▶ AIM OF THE EXERCISE: In full and without change, return each entry.

▶ Records from a data source:
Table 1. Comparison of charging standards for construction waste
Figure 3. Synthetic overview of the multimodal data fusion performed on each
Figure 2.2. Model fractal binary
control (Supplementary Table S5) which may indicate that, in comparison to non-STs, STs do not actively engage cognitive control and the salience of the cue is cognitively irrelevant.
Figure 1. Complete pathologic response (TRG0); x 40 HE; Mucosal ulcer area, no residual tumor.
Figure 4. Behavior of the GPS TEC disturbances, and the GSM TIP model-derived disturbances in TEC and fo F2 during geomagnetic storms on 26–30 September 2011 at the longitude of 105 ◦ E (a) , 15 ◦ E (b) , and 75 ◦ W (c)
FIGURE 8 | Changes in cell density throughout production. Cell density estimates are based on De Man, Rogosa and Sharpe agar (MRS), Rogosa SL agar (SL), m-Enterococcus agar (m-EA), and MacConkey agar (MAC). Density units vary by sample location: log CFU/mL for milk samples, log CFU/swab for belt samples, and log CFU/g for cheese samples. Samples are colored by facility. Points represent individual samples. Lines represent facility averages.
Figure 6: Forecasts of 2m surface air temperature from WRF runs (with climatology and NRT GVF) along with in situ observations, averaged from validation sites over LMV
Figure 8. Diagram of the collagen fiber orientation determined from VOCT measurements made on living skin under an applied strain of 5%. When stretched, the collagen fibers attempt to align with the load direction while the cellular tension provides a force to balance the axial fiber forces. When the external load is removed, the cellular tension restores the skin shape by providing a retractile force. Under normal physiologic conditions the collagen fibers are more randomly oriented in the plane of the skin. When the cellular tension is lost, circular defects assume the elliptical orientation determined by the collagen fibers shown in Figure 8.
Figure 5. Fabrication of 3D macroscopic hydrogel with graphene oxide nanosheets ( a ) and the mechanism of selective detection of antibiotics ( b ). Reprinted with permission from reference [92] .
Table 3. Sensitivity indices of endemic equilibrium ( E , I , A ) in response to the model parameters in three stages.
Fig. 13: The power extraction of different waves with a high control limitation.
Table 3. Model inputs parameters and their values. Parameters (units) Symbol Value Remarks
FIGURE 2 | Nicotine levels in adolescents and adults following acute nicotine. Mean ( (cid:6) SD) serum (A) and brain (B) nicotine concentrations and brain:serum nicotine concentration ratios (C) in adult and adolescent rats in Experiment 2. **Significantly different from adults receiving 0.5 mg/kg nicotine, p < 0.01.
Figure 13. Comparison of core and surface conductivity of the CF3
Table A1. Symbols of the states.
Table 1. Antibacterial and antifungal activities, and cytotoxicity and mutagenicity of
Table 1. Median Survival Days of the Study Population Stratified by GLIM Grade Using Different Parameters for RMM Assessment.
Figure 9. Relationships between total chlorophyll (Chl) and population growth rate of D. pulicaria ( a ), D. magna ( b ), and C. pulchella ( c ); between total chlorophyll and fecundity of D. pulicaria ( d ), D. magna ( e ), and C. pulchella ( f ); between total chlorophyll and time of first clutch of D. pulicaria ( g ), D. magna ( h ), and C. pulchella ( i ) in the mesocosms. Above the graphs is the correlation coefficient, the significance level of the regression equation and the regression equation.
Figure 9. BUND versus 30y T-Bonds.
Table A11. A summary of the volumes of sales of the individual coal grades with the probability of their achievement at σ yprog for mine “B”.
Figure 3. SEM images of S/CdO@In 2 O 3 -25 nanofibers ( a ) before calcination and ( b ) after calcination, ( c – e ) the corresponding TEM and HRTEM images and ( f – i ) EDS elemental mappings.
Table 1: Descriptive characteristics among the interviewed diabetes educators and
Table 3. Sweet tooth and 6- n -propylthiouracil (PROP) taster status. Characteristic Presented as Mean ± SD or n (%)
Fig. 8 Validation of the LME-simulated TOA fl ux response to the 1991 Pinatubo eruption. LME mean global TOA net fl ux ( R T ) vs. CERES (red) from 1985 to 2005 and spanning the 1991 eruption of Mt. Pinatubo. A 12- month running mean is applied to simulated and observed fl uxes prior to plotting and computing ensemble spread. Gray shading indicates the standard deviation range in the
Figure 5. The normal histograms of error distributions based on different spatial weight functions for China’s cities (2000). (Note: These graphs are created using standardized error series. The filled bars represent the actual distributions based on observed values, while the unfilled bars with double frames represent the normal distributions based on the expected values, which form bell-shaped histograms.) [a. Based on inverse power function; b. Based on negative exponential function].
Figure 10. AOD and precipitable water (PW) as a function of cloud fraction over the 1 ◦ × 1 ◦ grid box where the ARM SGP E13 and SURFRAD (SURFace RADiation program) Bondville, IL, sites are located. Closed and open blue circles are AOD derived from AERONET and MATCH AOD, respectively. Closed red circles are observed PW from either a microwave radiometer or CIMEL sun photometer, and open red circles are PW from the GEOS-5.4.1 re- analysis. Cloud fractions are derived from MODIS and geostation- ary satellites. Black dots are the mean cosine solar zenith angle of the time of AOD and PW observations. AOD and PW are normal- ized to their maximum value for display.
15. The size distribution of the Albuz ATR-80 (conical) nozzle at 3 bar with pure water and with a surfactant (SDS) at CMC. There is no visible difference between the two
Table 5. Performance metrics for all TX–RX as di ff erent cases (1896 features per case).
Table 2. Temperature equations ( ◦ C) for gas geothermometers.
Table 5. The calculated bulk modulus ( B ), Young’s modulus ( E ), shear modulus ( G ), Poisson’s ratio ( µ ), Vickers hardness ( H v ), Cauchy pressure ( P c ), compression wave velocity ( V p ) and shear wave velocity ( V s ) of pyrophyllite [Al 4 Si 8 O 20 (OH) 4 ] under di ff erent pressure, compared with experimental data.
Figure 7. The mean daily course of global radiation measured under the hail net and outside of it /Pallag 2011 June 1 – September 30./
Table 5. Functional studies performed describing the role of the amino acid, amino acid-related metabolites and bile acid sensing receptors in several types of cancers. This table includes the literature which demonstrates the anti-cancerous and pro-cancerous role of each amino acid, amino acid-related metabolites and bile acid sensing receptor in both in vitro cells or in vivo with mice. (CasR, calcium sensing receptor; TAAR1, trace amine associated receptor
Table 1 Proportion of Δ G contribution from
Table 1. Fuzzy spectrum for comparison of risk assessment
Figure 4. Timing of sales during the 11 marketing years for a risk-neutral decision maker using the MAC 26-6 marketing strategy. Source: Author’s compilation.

▶ SOLUTION TO THIS EXERCISE:
Table 1. Comparison of charging standards for construction waste
Figure 3. Synthetic overview of the multimodal data fusion performed on each
Figure 2.2. Model fractal binary
control (Supplementary Table S5) which may indicate that, in comparison to non-STs, STs do not actively engage cognitive control and the salience of the cue is cognitively irrelevant.
Figure 1. Complete pathologic response (TRG0); x 40 HE; Mucosal ulcer area, no residual tumor.
Figure 4. Behavior of the GPS TEC disturbances, and the GSM TIP model-derived disturbances in TEC and fo F2 during geomagnetic storms on 26–30 September 2011 at the longitude of 105 ◦ E (a) , 15 ◦ E (b) , and 75 ◦ W (c)
FIGURE 8 | Changes in cell density throughout production. Cell density estimates are based on De Man, Rogosa and Sharpe agar (MRS), Rogosa SL agar (SL), m-Enterococcus agar (m-EA), and MacConkey agar (MAC). Density units vary by sample location: log CFU/mL for milk samples, log CFU/swab for belt samples, and log CFU/g for cheese samples. Samples are colored by facility. Points represent individual samples. Lines represent facility averages.
Figure 6: Forecasts of 2m surface air temperature from WRF runs (with climatology and NRT GVF) along with in situ observations, averaged from validation sites over LMV
Figure 8. Diagram of the collagen fiber orientation determined from VOCT measurements made on living skin under an applied strain of 5%. When stretched, the collagen fibers attempt to align with the load direction while the cellular tension provides a force to balance the axial fiber forces. When the external load is removed, the cellular tension restores the skin shape by providing a retractile force. Under normal physiologic conditions the collagen fibers are more randomly oriented in the plane of the skin. When the cellular tension is lost, circular defects assume the elliptical orientation determined by the collagen fibers shown in Figure 8.
Figure 5. Fabrication of 3D macroscopic hydrogel with graphene oxide nanosheets ( a ) and the mechanism of selective detection of antibiotics ( b ). Reprinted with permission from reference [92] .
Table 3. Sensitivity indices of endemic equilibrium ( E , I , A ) in response to the model parameters in three stages.
Fig. 13: The power extraction of different waves with a high control limitation.
Table 3. Model inputs parameters and their values. Parameters (units) Symbol Value Remarks
FIGURE 2 | Nicotine levels in adolescents and adults following acute nicotine. Mean ( (cid:6) SD) serum (A) and brain (B) nicotine concentrations and brain:serum nicotine concentration ratios (C) in adult and adolescent rats in Experiment 2. **Significantly different from adults receiving 0.5 mg/kg nicotine, p < 0.01.
Figure 13. Comparison of core and surface conductivity of the CF3
Table A1. Symbols of the states.
Table 1. Antibacterial and antifungal activities, and cytotoxicity and mutagenicity of
Table 1. Median Survival Days of the Study Population Stratified by GLIM Grade Using Different Parameters for RMM Assessment.
Figure 9. Relationships between total chlorophyll (Chl) and population growth rate of D. pulicaria ( a ), D. magna ( b ), and C. pulchella ( c ); between total chlorophyll and fecundity of D. pulicaria ( d ), D. magna ( e ), and C. pulchella ( f ); between total chlorophyll and time of first clutch of D. pulicaria ( g ), D. magna ( h ), and C. pulchella ( i ) in the mesocosms. Above the graphs is the correlation coefficient, the significance level of the regression equation and the regression equation.
Figure 9. BUND versus 30y T-Bonds.
Table A11. A summary of the volumes of sales of the individual coal grades with the probability of their achievement at σ yprog for mine “B”.
Figure 3. SEM images of S/CdO@In 2 O 3 -25 nanofibers ( a ) before calcination and ( b ) after calcination, ( c – e ) the corresponding TEM and HRTEM images and ( f – i ) EDS elemental mappings.
Table 1: Descriptive characteristics among the interviewed diabetes educators and
Table 3. Sweet tooth and 6- n -propylthiouracil (PROP) taster status. Characteristic Presented as Mean ± SD or n (%)
Fig. 8 Validation of the LME-simulated TOA fl ux response to the 1991 Pinatubo eruption. LME mean global TOA net fl ux ( R T ) vs. CERES (red) from 1985 to 2005 and spanning the 1991 eruption of Mt. Pinatubo. A 12- month running mean is applied to simulated and observed fl uxes prior to plotting and computing ensemble spread. Gray shading indicates the standard deviation range in the
Figure 5. The normal histograms of error distributions based on different spatial weight functions for China’s cities (2000). (Note: These graphs are created using standardized error series. The filled bars represent the actual distributions based on observed values, while the unfilled bars with double frames represent the normal distributions based on the expected values, which form bell-shaped histograms.) [a. Based on inverse power function; b. Based on negative exponential function].
Figure 10. AOD and precipitable water (PW) as a function of cloud fraction over the 1 ◦ × 1 ◦ grid box where the ARM SGP E13 and SURFRAD (SURFace RADiation program) Bondville, IL, sites are located. Closed and open blue circles are AOD derived from AERONET and MATCH AOD, respectively. Closed red circles are observed PW from either a microwave radiometer or CIMEL sun photometer, and open red circles are PW from the GEOS-5.4.1 re- analysis. Cloud fractions are derived from MODIS and geostation- ary satellites. Black dots are the mean cosine solar zenith angle of the time of AOD and PW observations. AOD and PW are normal- ized to their maximum value for display.
15. The size distribution of the Albuz ATR-80 (conical) nozzle at 3 bar with pure water and with a surfactant (SDS) at CMC. There is no visible difference between the two
Table 5. Performance metrics for all TX–RX as di ff erent cases (1896 features per case).
Table 2. Temperature equations ( ◦ C) for gas geothermometers.
Table 5. The calculated bulk modulus ( B ), Young’s modulus ( E ), shear modulus ( G ), Poisson’s ratio ( µ ), Vickers hardness ( H v ), Cauchy pressure ( P c ), compression wave velocity ( V p ) and shear wave velocity ( V s ) of pyrophyllite [Al 4 Si 8 O 20 (OH) 4 ] under di ff erent pressure, compared with experimental data.
Figure 7. The mean daily course of global radiation measured under the hail net and outside of it /Pallag 2011 June 1 – September 30./
Table 5. Functional studies performed describing the role of the amino acid, amino acid-related metabolites and bile acid sensing receptors in several types of cancers. This table includes the literature which demonstrates the anti-cancerous and pro-cancerous role of each amino acid, amino acid-related metabolites and bile acid sensing receptor in both in vitro cells or in vivo with mice. (CasR, calcium sensing receptor; TAAR1, trace amine associated receptor
Table 1 Proportion of Δ G contribution from
Table 1. Fuzzy spectrum for comparison of risk assessment
Figure 4. Timing of sales during the 11 marketing years for a risk-neutral decision maker using the MAC 26-6 marketing strategy. Source: Author’s compilation.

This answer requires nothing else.